Fully explain your ideas

To get an excellent score in the IELTS Task 2 writing section, one of the easiest and most effective tips is structuring your writing in the most solid format. A great argument essay structure may be divided to four paragraphs, in which comprises of four sentences (excluding the conclusion paragraph, which comprises of three sentences).

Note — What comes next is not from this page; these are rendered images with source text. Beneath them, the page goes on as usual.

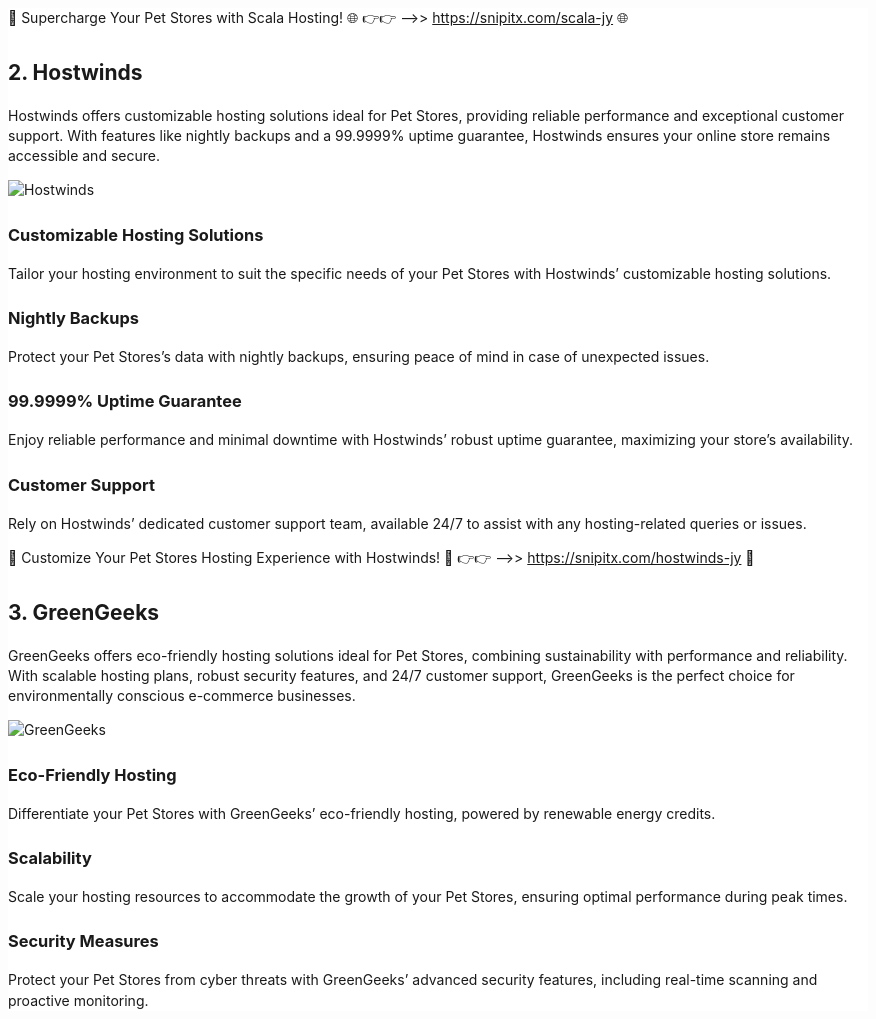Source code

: 🚀 Supercharge Your Pet Stores with Scala Hosting! 🌐
👉👉 -->> https://snipitx.com/scala-jy 🌐

## 2. Hostwinds

Hostwinds offers customizable hosting solutions ideal for Pet Stores, providing reliable performance and exceptional customer support. With features like nightly backups and a 99.9999% uptime guarantee, Hostwinds ensures your online store remains accessible and secure.

![Hostwinds](https://i.imgur.com/53aSNXx.jpeg "Hostwinds Hosting")

### Customizable Hosting Solutions
Tailor your hosting environment to suit the specific needs of your Pet Stores with Hostwinds’ customizable hosting solutions.

### Nightly Backups
Protect your Pet Stores’s data with nightly backups, ensuring peace of mind in case of unexpected issues.

### 99.9999% Uptime Guarantee
Enjoy reliable performance and minimal downtime with Hostwinds’ robust uptime guarantee, maximizing your store’s availability.

### Customer Support
Rely on Hostwinds’ dedicated customer support team, available 24/7 to assist with any hosting-related queries or issues.

🌟 Customize Your Pet Stores Hosting Experience with Hostwinds! 🚀
👉👉 -->> https://snipitx.com/hostwinds-jy 🚀


## 3. GreenGeeks

GreenGeeks offers eco-friendly hosting solutions ideal for Pet Stores, combining sustainability with performance and reliability. With scalable hosting plans, robust security features, and 24/7 customer support, GreenGeeks is the perfect choice for environmentally conscious e-commerce businesses.

![GreenGeeks](https://i.imgur.com/eEwuntu.jpg "GreenGeeks Hosting")

### Eco-Friendly Hosting
Differentiate your Pet Stores with GreenGeeks’ eco-friendly hosting, powered by renewable energy credits.

### Scalability
Scale your hosting resources to accommodate the growth of your Pet Stores, ensuring optimal performance during peak times.

### Security Measures
Protect your Pet Stores from cyber threats with GreenGeeks’ advanced security features, including real-time scanning and proactive monitoring.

For we to consider an essay structure a great one, it should be looking like this:

  • Paragraph 1 - Introduction
    • Sentence 1 - Background statement
    • Sentence 2 - Detailed background statement
    • Sentence 3 - Thesis
    • Sentence 4 - Outline sentence
  • Paragraph 2 - First supporting paragraph
    • Sentence 1 - Topic sentence
    • Sentence 2 - Example
    • Sentence 3 - Discussion
    • Sentence 4 - Conclusion
  • Paragraph 3 - Second supporting paragraph
    • Sentence 1 - Topic sentence
    • Sentence 2 - Example
    • Sentence 3 - Discussion
    • Sentence 4 - Conclusion
  • Paragraph 4 - Conclusion
    • Sentence 1 - Summary
    • Sentence 2 - Restatement of thesis
    • Sentence 3 - Prediction or recommendation

Our recommended essay structure above comprises of fifteen (15) sentences, which will make your essay approximately 250 to 275 words.